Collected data

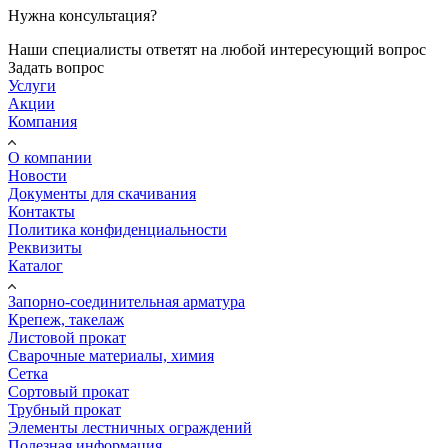
Нужна консультация?
Наши специалисты ответят на любой интересующий вопрос
Задать вопрос
Услуги
Акции
Компания
О компании
Новости
Документы для скачивания
Контакты
Политика конфиденциальности
Реквизиты
Каталог
Запорно-соединительная арматура
Крепеж, такелаж
Листовой прокат
Сварочные материалы, химия
Сетка
Сортовый прокат
Трубный прокат
Элементы лестничных ограждений
Полезная информация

■ What the task asks ■
Look through the data above for the string "вопрос" and copy every line where it appears.

■ Exercise result ■
Наши специалисты ответят на любой интересующий вопрос
Задать вопрос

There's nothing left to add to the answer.